[The data Boundary: Start]

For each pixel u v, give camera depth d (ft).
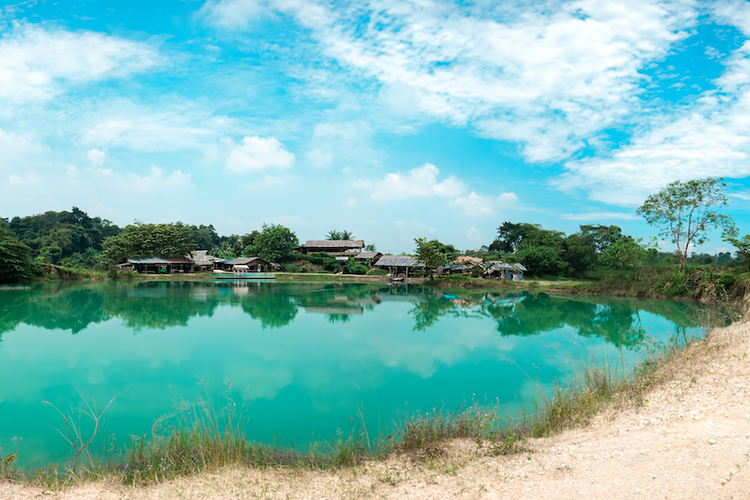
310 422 37.19
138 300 129.59
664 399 29.48
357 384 48.24
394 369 54.24
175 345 68.69
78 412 40.40
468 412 32.99
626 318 93.61
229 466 26.43
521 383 47.70
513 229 371.76
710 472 18.42
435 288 185.98
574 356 58.49
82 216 433.48
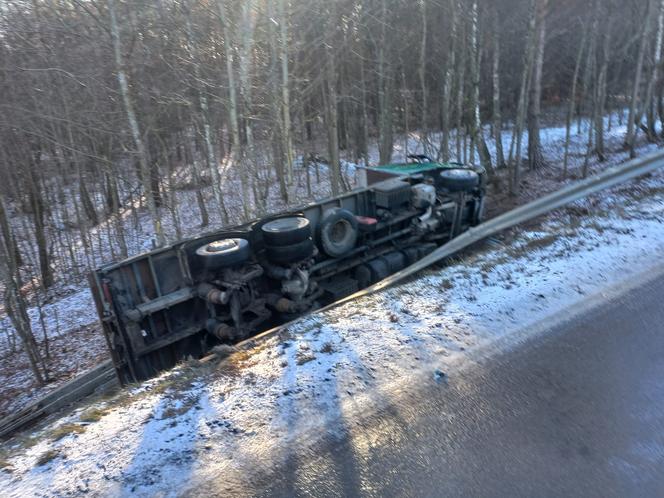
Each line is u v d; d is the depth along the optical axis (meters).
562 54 32.88
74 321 15.55
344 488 3.50
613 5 22.08
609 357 4.86
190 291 6.97
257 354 5.32
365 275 9.02
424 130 21.11
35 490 3.61
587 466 3.55
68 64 14.83
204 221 21.69
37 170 19.14
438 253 8.51
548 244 7.91
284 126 14.05
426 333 5.48
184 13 13.84
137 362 6.61
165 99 15.28
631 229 8.17
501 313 5.85
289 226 7.43
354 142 27.52
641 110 22.62
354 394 4.52
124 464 3.80
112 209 23.38
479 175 11.31
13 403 11.45
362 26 18.83
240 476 3.65
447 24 20.16
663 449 3.65
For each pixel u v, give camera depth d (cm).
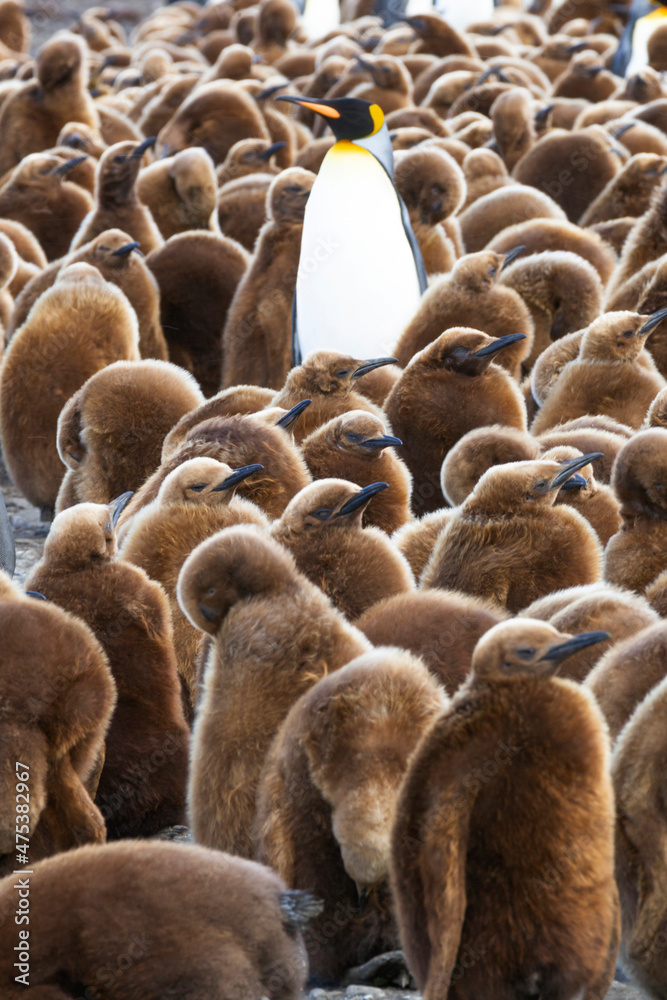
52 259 2498
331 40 4972
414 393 1404
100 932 624
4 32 5753
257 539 823
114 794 909
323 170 1858
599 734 657
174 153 2859
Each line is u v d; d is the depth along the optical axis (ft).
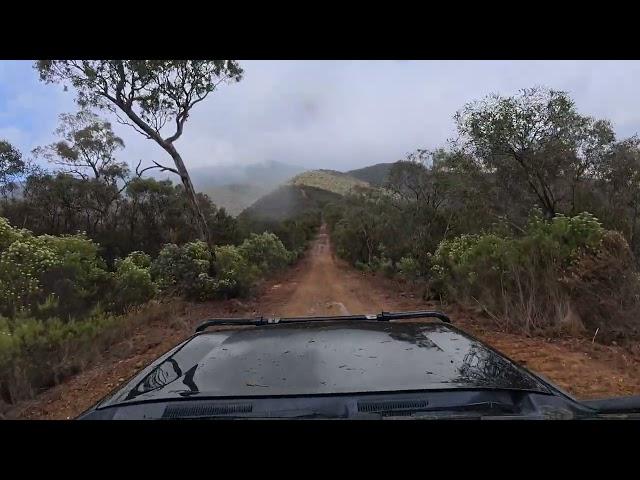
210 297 61.62
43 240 45.83
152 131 63.62
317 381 7.31
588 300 30.71
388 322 10.79
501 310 35.42
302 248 224.74
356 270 132.98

[The data Boundary: End]

Work to be completed: Those lines above that contain the string "optical" should be returned.

Task solution:
Each line is u v d; d is the depth along the optical axis (meters).
Each line is u v d; d is the depth along the optical axis (ft).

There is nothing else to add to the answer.